→ **Description of the task**: Please repeat the records exactly from their first line, finishing at the line containing "DEUTSCHER ZAHNÄRZTEVERLAG" and including it.

Collected data
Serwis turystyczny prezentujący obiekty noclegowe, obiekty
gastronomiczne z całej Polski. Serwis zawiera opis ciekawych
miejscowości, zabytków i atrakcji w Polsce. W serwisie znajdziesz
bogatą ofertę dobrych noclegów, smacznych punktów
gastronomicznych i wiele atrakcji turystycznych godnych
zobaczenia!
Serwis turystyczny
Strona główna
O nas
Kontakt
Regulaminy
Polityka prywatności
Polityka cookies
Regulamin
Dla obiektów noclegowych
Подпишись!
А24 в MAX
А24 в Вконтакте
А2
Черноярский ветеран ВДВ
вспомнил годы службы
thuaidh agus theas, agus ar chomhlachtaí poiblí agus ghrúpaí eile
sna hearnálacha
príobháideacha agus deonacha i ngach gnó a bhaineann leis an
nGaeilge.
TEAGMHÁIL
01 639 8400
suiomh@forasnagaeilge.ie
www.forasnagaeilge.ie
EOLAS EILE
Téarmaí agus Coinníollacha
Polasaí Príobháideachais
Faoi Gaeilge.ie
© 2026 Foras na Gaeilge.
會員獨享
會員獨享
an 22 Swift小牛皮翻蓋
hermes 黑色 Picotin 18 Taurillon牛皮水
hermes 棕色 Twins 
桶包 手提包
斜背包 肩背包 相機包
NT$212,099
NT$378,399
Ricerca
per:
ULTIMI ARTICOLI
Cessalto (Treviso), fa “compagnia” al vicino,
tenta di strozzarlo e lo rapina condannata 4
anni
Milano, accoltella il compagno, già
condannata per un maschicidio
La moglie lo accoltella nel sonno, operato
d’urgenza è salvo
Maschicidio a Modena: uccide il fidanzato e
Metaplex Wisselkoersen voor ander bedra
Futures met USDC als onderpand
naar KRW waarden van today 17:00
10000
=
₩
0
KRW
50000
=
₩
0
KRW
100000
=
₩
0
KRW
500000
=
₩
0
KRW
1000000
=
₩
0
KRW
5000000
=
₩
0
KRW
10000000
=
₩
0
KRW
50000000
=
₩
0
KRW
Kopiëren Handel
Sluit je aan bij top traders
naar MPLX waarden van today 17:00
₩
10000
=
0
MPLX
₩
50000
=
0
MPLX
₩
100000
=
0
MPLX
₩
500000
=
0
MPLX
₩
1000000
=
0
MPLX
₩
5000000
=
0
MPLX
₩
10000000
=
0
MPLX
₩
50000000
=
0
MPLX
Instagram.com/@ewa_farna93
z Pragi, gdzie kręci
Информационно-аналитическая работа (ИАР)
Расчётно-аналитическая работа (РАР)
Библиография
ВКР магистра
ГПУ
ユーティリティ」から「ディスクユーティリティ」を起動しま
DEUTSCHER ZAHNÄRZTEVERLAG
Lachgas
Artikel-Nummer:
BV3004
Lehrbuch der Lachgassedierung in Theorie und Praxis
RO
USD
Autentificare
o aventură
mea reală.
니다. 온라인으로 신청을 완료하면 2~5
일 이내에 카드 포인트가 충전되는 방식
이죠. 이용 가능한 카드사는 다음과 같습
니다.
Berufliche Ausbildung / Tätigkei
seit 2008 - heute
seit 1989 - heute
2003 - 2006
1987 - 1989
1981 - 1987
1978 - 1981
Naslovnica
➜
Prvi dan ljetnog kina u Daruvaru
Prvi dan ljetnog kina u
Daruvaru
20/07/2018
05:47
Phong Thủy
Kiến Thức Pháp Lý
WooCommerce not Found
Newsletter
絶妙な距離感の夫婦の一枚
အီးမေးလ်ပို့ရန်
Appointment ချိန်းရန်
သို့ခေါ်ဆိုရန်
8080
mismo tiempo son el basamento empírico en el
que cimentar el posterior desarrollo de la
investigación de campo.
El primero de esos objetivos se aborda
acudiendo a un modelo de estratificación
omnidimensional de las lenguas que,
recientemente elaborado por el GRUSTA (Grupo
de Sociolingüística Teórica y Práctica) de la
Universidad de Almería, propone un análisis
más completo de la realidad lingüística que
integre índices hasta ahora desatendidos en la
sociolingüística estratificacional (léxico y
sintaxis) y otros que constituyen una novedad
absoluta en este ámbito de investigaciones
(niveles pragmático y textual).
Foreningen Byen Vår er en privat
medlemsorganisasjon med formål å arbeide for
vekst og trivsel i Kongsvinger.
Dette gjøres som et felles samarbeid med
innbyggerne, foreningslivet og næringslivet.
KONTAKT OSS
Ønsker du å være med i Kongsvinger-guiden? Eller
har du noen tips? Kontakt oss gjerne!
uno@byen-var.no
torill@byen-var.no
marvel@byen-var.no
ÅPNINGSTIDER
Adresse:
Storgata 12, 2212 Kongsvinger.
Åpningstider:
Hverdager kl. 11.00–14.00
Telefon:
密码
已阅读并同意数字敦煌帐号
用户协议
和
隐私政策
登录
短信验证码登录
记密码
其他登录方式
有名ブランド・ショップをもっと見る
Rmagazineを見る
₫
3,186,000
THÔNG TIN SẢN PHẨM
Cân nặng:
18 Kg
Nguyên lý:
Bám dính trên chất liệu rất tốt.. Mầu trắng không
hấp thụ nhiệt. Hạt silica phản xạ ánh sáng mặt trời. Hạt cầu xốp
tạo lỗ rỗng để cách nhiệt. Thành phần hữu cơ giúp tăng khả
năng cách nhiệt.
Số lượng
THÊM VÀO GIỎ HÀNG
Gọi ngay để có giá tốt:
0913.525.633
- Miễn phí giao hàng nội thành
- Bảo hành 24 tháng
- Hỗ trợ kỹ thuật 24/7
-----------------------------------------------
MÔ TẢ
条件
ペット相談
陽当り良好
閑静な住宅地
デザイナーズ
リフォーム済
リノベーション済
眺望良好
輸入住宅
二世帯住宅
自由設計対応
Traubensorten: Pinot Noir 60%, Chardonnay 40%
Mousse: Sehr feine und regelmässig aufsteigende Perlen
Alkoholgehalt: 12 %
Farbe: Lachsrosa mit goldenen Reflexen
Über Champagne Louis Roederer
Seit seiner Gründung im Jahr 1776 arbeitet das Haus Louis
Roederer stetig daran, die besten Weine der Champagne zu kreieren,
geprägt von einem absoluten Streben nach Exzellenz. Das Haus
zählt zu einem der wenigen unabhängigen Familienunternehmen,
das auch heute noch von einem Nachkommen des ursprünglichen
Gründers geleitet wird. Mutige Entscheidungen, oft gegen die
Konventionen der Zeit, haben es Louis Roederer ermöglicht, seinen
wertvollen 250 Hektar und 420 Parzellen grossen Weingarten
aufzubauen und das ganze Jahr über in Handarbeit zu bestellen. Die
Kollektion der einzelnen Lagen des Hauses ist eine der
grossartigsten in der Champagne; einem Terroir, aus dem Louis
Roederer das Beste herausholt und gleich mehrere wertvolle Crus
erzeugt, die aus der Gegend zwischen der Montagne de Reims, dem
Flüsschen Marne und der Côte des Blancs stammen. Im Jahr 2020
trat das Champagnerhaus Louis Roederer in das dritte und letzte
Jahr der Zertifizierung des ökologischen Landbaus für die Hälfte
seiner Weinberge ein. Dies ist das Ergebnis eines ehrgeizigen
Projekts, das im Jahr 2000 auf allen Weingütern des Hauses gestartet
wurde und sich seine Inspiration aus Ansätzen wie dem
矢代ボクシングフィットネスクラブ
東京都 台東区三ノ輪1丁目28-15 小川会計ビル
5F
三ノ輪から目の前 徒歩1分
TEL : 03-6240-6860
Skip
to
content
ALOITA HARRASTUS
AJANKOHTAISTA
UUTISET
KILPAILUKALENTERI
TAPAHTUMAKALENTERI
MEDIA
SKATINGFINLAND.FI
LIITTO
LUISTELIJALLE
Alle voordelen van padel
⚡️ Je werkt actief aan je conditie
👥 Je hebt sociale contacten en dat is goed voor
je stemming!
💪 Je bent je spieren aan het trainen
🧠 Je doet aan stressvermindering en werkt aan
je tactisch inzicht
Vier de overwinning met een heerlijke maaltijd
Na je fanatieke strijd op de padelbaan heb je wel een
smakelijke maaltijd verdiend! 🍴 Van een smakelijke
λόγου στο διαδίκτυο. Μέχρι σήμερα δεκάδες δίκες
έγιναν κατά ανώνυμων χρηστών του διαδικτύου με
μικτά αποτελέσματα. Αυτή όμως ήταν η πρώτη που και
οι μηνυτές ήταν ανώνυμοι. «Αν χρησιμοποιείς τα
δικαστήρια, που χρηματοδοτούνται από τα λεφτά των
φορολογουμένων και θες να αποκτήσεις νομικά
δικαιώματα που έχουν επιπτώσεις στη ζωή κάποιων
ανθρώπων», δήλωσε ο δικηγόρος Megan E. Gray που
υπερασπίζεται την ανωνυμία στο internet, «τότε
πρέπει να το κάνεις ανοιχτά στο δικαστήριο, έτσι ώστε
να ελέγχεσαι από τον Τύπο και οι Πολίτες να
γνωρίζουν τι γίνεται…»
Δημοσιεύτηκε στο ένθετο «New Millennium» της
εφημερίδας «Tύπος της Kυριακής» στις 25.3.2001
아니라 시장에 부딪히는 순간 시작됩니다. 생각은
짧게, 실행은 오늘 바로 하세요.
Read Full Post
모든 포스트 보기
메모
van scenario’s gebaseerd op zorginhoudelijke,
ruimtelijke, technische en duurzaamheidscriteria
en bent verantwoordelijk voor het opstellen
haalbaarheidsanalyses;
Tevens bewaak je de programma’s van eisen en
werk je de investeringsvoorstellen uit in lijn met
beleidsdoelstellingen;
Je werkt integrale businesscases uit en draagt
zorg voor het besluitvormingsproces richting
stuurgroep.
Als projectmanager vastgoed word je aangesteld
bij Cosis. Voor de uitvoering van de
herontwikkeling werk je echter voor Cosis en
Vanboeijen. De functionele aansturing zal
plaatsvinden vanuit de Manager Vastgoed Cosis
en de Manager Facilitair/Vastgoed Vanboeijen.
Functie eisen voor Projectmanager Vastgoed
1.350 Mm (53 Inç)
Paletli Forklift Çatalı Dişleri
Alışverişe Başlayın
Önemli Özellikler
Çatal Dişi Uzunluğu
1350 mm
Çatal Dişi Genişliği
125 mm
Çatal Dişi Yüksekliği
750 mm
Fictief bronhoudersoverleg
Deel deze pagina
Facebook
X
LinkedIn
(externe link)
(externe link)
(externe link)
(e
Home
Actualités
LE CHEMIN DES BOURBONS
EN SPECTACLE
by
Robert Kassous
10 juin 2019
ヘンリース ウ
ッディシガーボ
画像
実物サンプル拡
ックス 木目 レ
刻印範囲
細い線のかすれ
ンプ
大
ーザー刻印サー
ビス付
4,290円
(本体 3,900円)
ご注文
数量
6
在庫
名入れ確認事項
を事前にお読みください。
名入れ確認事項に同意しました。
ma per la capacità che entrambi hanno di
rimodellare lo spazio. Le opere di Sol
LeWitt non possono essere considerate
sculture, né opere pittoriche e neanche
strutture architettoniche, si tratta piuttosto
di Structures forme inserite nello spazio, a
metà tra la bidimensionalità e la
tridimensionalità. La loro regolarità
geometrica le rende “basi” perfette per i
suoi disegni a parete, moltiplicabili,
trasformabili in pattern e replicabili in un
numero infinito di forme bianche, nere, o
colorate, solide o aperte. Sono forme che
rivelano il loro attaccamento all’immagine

→ **Exercise result**:
Serwis turystyczny prezentujący obiekty noclegowe, obiekty
gastronomiczne z całej Polski. Serwis zawiera opis ciekawych
miejscowości, zabytków i atrakcji w Polsce. W serwisie znajdziesz
bogatą ofertę dobrych noclegów, smacznych punktów
gastronomicznych i wiele atrakcji turystycznych godnych
zobaczenia!
Serwis turystyczny
Strona główna
O nas
Kontakt
Regulaminy
Polityka prywatności
Polityka cookies
Regulamin
Dla obiektów noclegowych
Подпишись!
А24 в MAX
А24 в Вконтакте
А2
Черноярский ветеран ВДВ
вспомнил годы службы
thuaidh agus theas, agus ar chomhlachtaí poiblí agus ghrúpaí eile
sna hearnálacha
príobháideacha agus deonacha i ngach gnó a bhaineann leis an
nGaeilge.
TEAGMHÁIL
01 639 8400
suiomh@forasnagaeilge.ie
www.forasnagaeilge.ie
EOLAS EILE
Téarmaí agus Coinníollacha
Polasaí Príobháideachais
Faoi Gaeilge.ie
© 2026 Foras na Gaeilge.
會員獨享
會員獨享
an 22 Swift小牛皮翻蓋
hermes 黑色 Picotin 18 Taurillon牛皮水
hermes 棕色 Twins 
桶包 手提包
斜背包 肩背包 相機包
NT$212,099
NT$378,399
Ricerca
per:
ULTIMI ARTICOLI
Cessalto (Treviso), fa “compagnia” al vicino,
tenta di strozzarlo e lo rapina condannata 4
anni
Milano, accoltella il compagno, già
condannata per un maschicidio
La moglie lo accoltella nel sonno, operato
d’urgenza è salvo
Maschicidio a Modena: uccide il fidanzato e
Metaplex Wisselkoersen voor ander bedra
Futures met USDC als onderpand
naar KRW waarden van today 17:00
10000
=
₩
0
KRW
50000
=
₩
0
KRW
100000
=
₩
0
KRW
500000
=
₩
0
KRW
1000000
=
₩
0
KRW
5000000
=
₩
0
KRW
10000000
=
₩
0
KRW
50000000
=
₩
0
KRW
Kopiëren Handel
Sluit je aan bij top traders
naar MPLX waarden van today 17:00
₩
10000
=
0
MPLX
₩
50000
=
0
MPLX
₩
100000
=
0
MPLX
₩
500000
=
0
MPLX
₩
1000000
=
0
MPLX
₩
5000000
=
0
MPLX
₩
10000000
=
0
MPLX
₩
50000000
=
0
MPLX
Instagram.com/@ewa_farna93
z Pragi, gdzie kręci
Информационно-аналитическая работа (ИАР)
Расчётно-аналитическая работа (РАР)
Библиография
ВКР магистра
ГПУ
ユーティリティ」から「ディスクユーティリティ」を起動しま
DEUTSCHER ZAHNÄRZTEVERLAG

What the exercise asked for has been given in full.